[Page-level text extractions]
· · · · ·
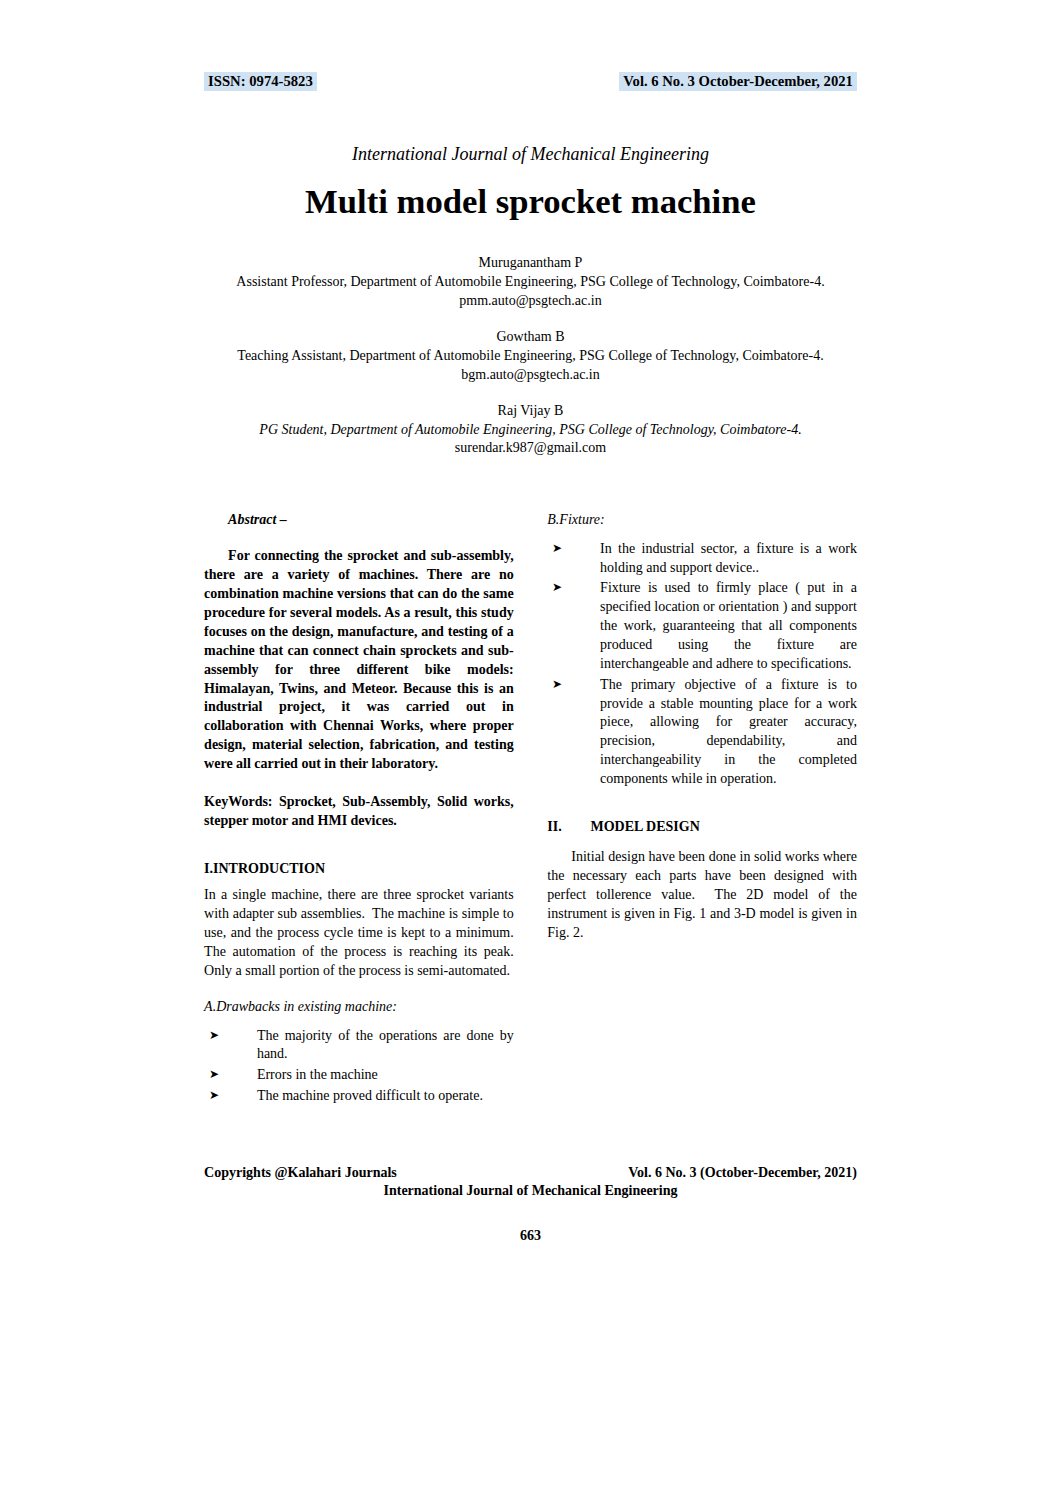ISSN: 0974-5823 Vol. 6 No. 3 October-December, 2021
International Journal of Mechanical Engineering
Multi model sprocket machine
Muruganantham P
Assistant Professor, Department of Automobile Engineering, PSG College of Technology, Coimbatore-4.
pmm.auto@psgtech.ac.in
Gowtham B
Teaching Assistant, Department of Automobile Engineering, PSG College of Technology, Coimbatore-4.
bgm.auto@psgtech.ac.in
Raj Vijay B
PG Student, Department of Automobile Engineering, PSG College of Technology, Coimbatore-4.
surendar.k987@gmail.com
Abstract –
For connecting the sprocket and sub-assembly, there are a variety of machines. There are no combination machine versions that can do the same procedure for several models. As a result, this study focuses on the design, manufacture, and testing of a machine that can connect chain sprockets and sub-assembly for three different bike models: Himalayan, Twins, and Meteor. Because this is an industrial project, it was carried out in collaboration with Chennai Works, where proper design, material selection, fabrication, and testing were all carried out in their laboratory.
KeyWords: Sprocket, Sub-Assembly, Solid works, stepper motor and HMI devices.
I.INTRODUCTION
In a single machine, there are three sprocket variants with adapter sub assemblies. The machine is simple to use, and the process cycle time is kept to a minimum. The automation of the process is reaching its peak. Only a small portion of the process is semi-automated.
A.Drawbacks in existing machine:
The majority of the operations are done by hand.
Errors in the machine
The machine proved difficult to operate.
B.Fixture:
In the industrial sector, a fixture is a work holding and support device..
Fixture is used to firmly place ( put in a specified location or orientation ) and support the work, guaranteeing that all components produced using the fixture are interchangeable and adhere to specifications.
The primary objective of a fixture is to provide a stable mounting place for a work piece, allowing for greater accuracy, precision, dependability, and interchangeability in the completed components while in operation.
II. MODEL DESIGN
Initial design have been done in solid works where the necessary each parts have been designed with perfect tollerence value. The 2D model of the instrument is given in Fig. 1 and 3-D model is given in Fig. 2.
Copyrights @Kalahari Journals Vol. 6 No. 3 (October-December, 2021)
International Journal of Mechanical Engineering
663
· · · · ·
- [TASK INSTRUCTIONS]
Find where "Fixture is used" occurs in the data, and please write out that line through the last line exactly, with nothing else.

- [YOUR RESPONSE]
Fixture is used to firmly place ( put in a specified location or orientation ) and support the work, guaranteeing that all components produced using the fixture are interchangeable and adhere to specifications.
The primary objective of a fixture is to provide a stable mounting place for a work piece, allowing for greater accuracy, precision, dependability, and interchangeability in the completed components while in operation.
II. MODEL DESIGN
Initial design have been done in solid works where the necessary each parts have been designed with perfect tollerence value. The 2D model of the instrument is given in Fig. 1 and 3-D model is given in Fig. 2.
Copyrights @Kalahari Journals Vol. 6 No. 3 (October-December, 2021)
International Journal of Mechanical Engineering
663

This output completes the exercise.